Description of the task: Transcribe, word for word and without additions, each line below from the one containing "thumb mcp: (832, 883)" through the one containing "middle tip: (812, 673)", both ends included.

#### Exercise input ####

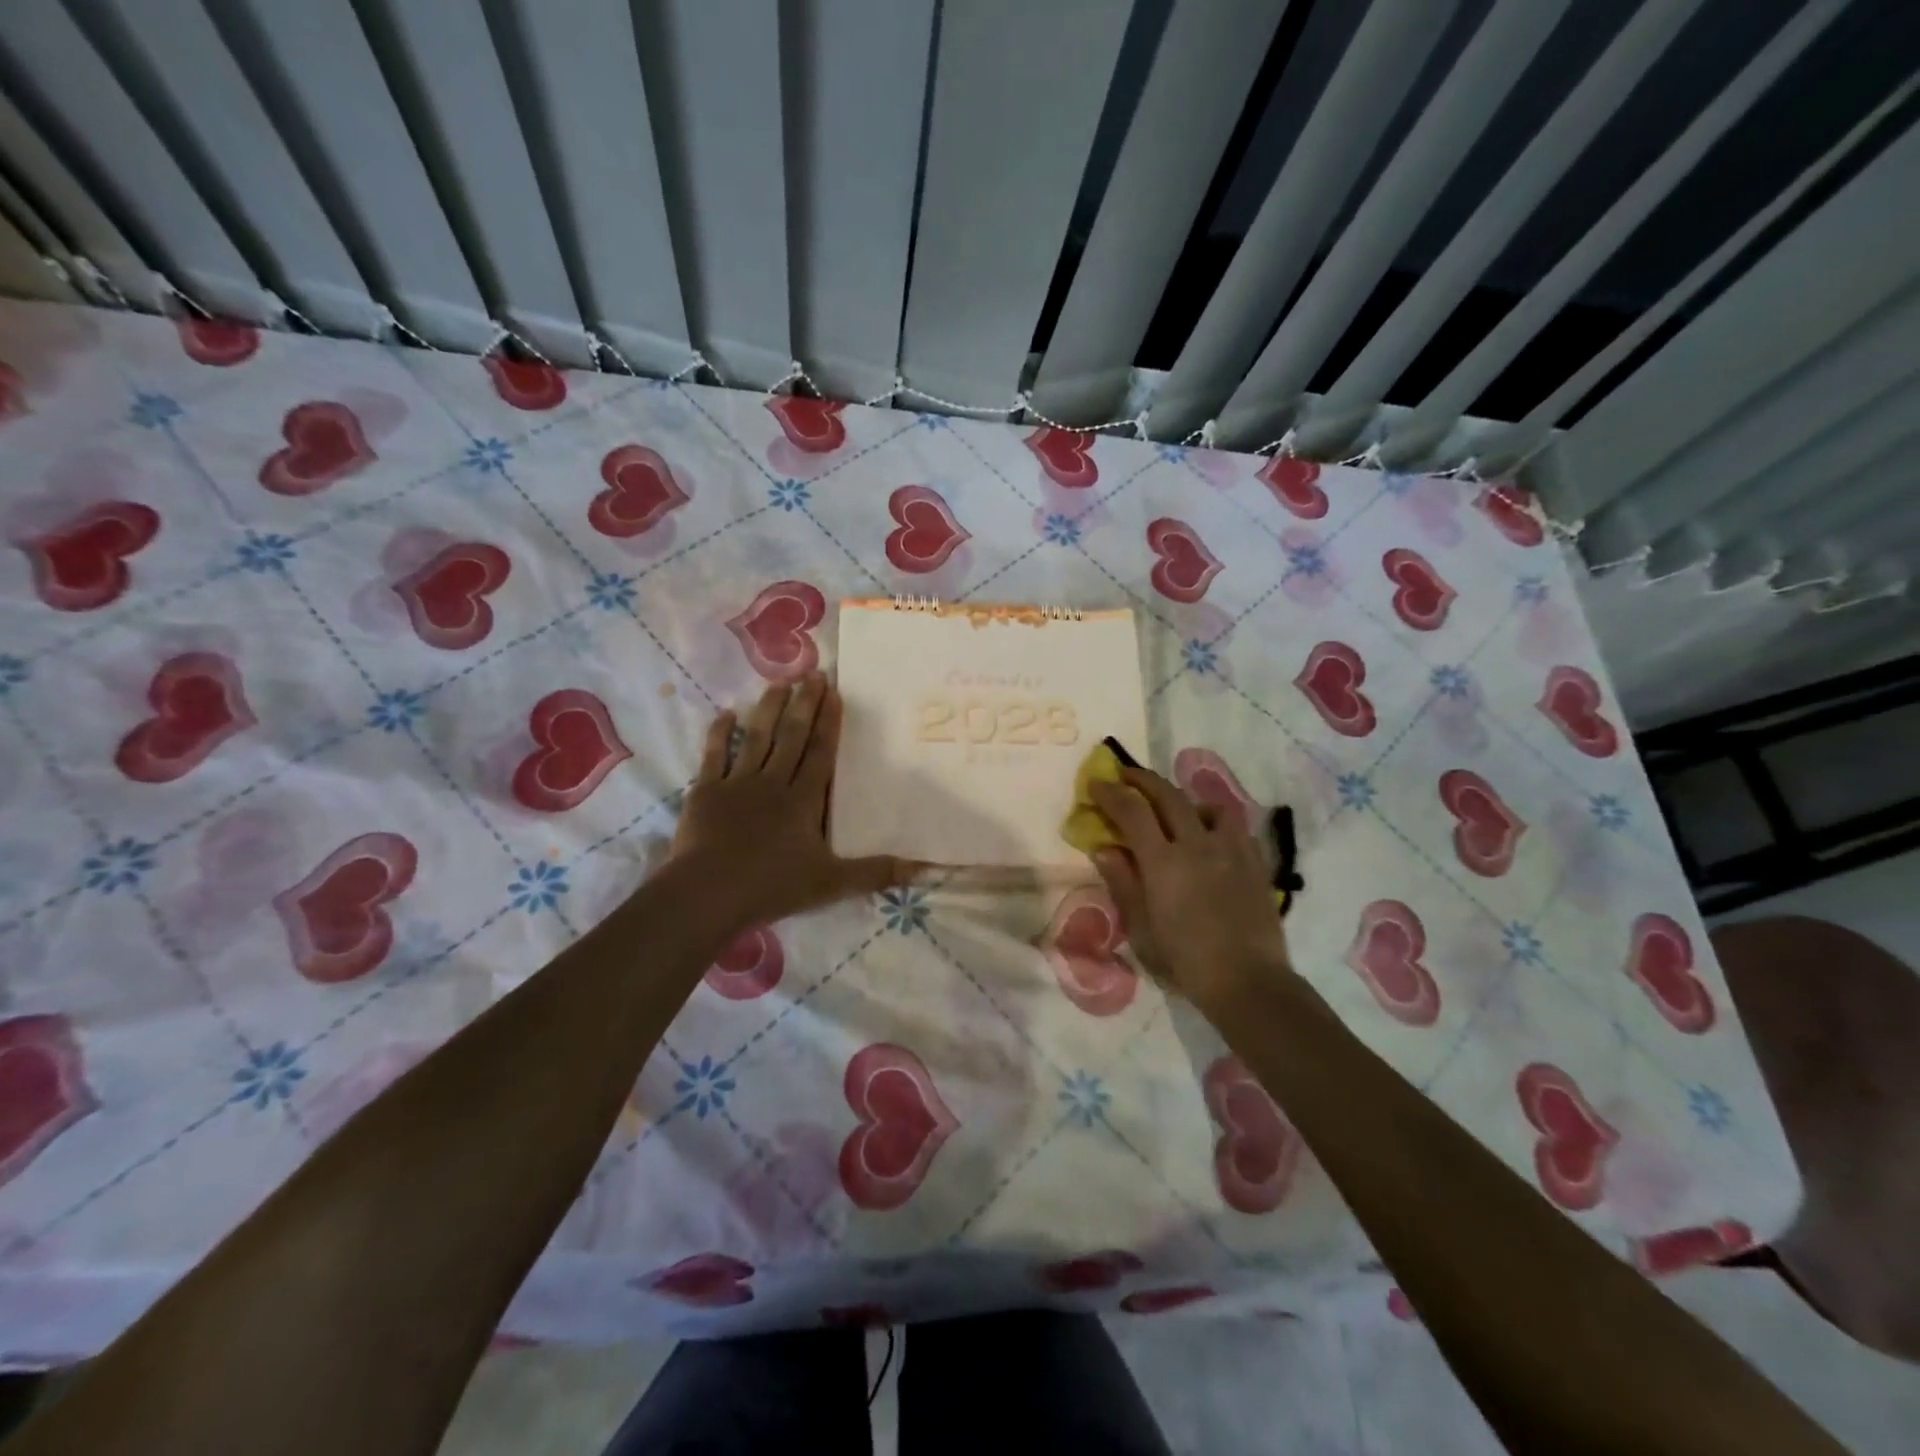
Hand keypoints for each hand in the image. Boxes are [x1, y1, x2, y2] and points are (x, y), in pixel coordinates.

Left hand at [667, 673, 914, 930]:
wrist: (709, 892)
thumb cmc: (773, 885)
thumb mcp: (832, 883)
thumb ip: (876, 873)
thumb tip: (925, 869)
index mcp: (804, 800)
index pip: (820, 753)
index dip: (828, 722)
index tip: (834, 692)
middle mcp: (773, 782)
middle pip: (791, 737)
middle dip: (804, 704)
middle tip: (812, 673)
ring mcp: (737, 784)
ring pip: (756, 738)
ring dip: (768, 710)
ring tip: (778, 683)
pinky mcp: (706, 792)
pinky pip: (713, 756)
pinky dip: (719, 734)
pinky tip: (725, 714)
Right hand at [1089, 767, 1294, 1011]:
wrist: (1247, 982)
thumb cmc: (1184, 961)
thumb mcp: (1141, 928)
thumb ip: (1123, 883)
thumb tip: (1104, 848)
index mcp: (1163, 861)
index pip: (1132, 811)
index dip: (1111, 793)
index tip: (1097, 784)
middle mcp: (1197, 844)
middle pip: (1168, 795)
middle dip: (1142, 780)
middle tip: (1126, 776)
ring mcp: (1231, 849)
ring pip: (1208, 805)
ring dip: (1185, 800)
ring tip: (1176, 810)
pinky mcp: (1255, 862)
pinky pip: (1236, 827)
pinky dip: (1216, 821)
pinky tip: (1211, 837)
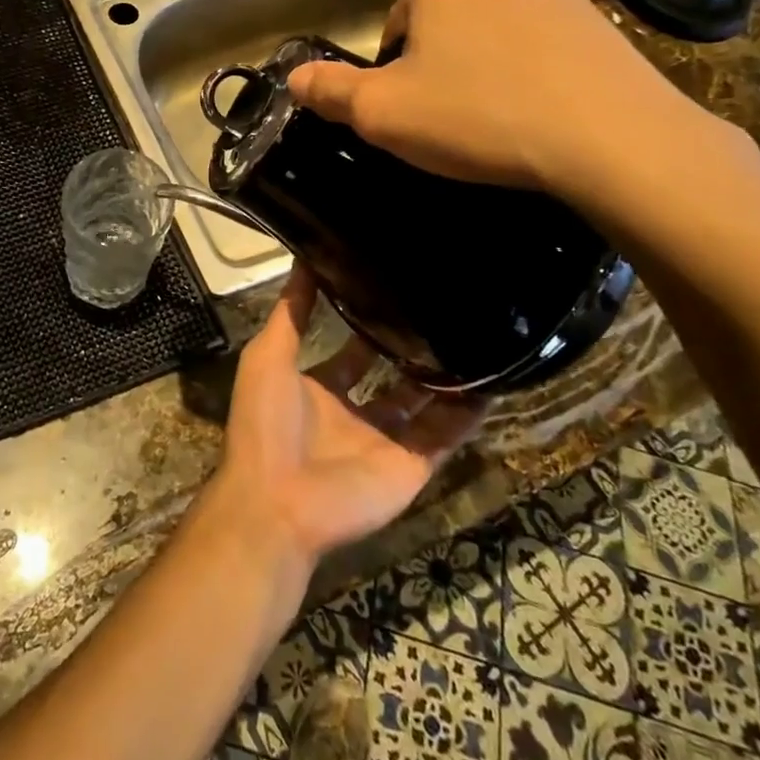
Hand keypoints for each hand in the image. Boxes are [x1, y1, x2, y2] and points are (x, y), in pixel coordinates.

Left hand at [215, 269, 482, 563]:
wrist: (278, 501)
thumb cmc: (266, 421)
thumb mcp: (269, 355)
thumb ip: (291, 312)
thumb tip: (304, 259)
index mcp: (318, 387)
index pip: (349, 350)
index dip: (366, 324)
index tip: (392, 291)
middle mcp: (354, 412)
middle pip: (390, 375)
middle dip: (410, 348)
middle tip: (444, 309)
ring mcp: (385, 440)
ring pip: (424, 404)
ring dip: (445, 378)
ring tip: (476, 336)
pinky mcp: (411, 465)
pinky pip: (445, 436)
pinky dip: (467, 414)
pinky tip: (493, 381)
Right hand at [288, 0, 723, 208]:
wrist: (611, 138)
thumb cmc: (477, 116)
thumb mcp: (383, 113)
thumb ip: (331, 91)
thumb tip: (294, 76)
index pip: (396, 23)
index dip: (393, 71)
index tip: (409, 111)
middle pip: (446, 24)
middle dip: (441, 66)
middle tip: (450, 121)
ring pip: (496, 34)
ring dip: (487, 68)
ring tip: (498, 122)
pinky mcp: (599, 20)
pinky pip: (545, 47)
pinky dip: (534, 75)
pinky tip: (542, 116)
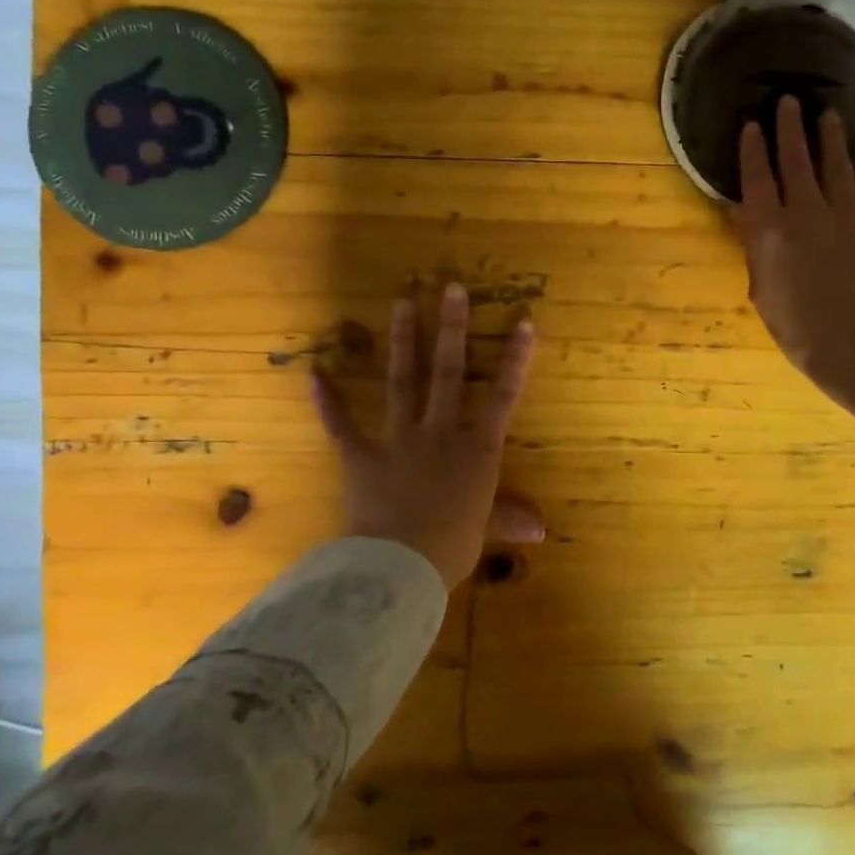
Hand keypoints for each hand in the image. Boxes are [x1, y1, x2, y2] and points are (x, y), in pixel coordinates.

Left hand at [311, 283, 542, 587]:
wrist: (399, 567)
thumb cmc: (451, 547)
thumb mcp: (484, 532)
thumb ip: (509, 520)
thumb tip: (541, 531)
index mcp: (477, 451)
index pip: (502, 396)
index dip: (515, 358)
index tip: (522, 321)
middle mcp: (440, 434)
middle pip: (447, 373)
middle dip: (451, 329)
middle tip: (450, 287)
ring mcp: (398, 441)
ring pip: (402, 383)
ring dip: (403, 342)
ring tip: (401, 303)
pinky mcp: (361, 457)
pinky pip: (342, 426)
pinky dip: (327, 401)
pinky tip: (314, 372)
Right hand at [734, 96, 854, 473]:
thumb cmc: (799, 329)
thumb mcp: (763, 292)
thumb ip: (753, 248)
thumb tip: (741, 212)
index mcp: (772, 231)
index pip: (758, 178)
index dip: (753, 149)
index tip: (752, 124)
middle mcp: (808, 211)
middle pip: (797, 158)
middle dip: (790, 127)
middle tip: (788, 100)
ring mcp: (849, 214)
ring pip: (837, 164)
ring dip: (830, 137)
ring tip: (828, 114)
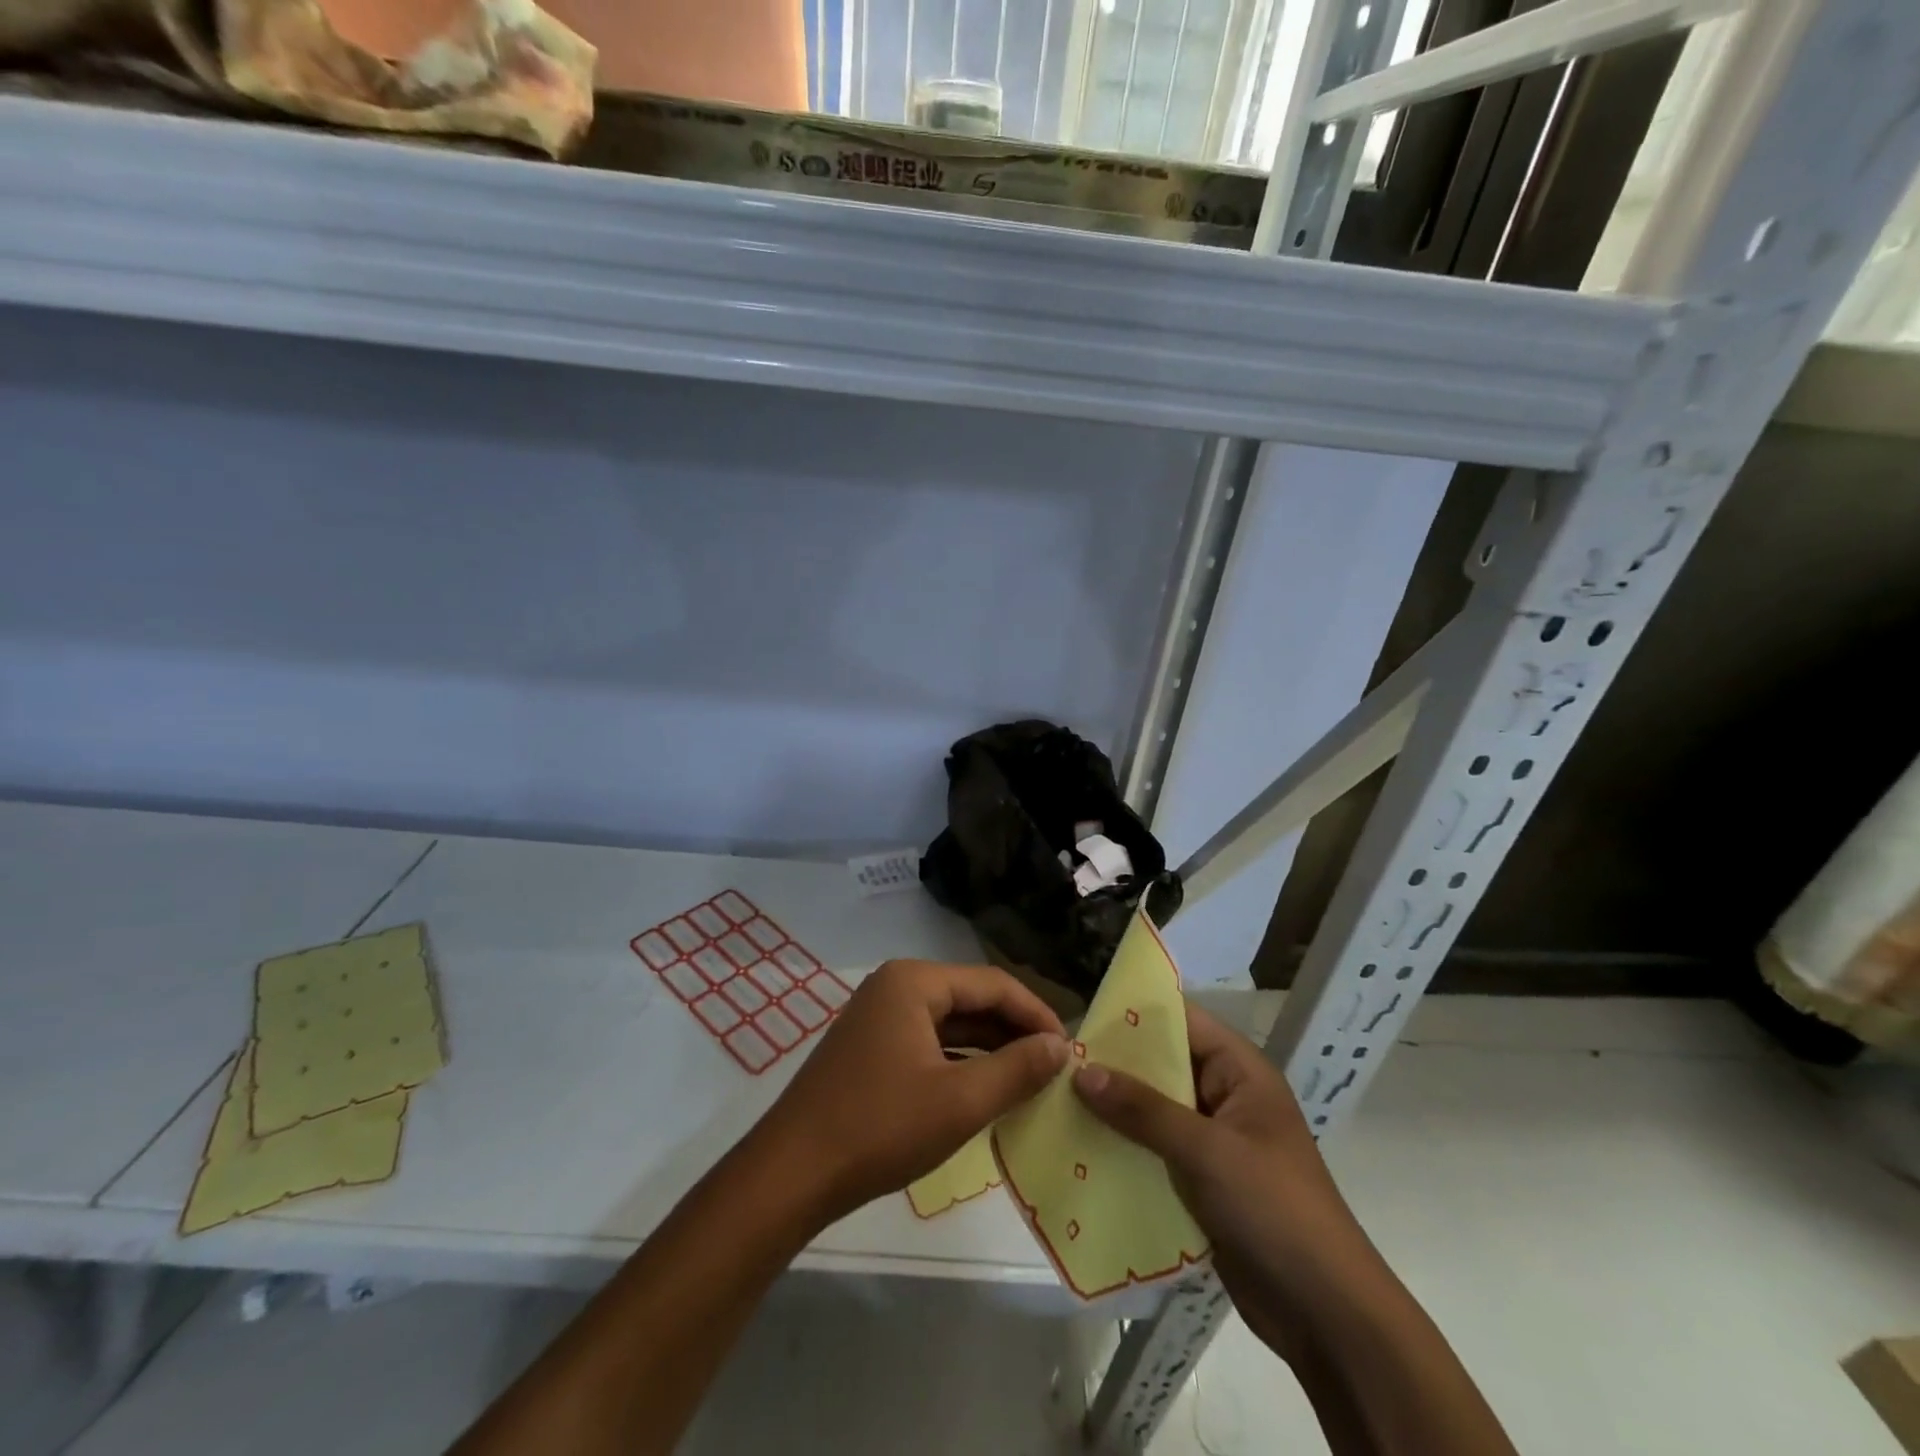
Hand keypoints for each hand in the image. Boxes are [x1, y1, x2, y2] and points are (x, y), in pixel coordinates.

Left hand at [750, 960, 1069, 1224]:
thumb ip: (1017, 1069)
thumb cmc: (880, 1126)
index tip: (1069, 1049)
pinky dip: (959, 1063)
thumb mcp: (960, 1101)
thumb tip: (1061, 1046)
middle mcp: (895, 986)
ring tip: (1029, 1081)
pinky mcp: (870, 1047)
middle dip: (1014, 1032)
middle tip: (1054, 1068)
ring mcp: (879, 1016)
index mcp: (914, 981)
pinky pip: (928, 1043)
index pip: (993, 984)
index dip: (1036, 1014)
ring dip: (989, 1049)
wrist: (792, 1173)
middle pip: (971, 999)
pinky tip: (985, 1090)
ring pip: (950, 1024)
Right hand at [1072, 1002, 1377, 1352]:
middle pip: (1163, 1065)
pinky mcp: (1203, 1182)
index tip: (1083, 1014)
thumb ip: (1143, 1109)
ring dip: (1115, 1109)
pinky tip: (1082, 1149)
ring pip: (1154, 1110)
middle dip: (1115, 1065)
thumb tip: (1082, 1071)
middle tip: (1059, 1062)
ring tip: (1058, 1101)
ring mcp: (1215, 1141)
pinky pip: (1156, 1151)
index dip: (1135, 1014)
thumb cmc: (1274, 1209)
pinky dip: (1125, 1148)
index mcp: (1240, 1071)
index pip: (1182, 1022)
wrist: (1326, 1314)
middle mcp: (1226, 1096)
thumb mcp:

####

Completed exercise:
thumb mcp: (832, 883)
thumb ip: (876, 873)
thumb tip: (925, 869)
index mcp: (804, 800)
index pip: (820, 753)
index dip: (828, 722)
index tip: (834, 692)
middle mcp: (773, 782)
middle pip: (791, 737)
middle dip: (804, 704)
middle tip: (812, 673)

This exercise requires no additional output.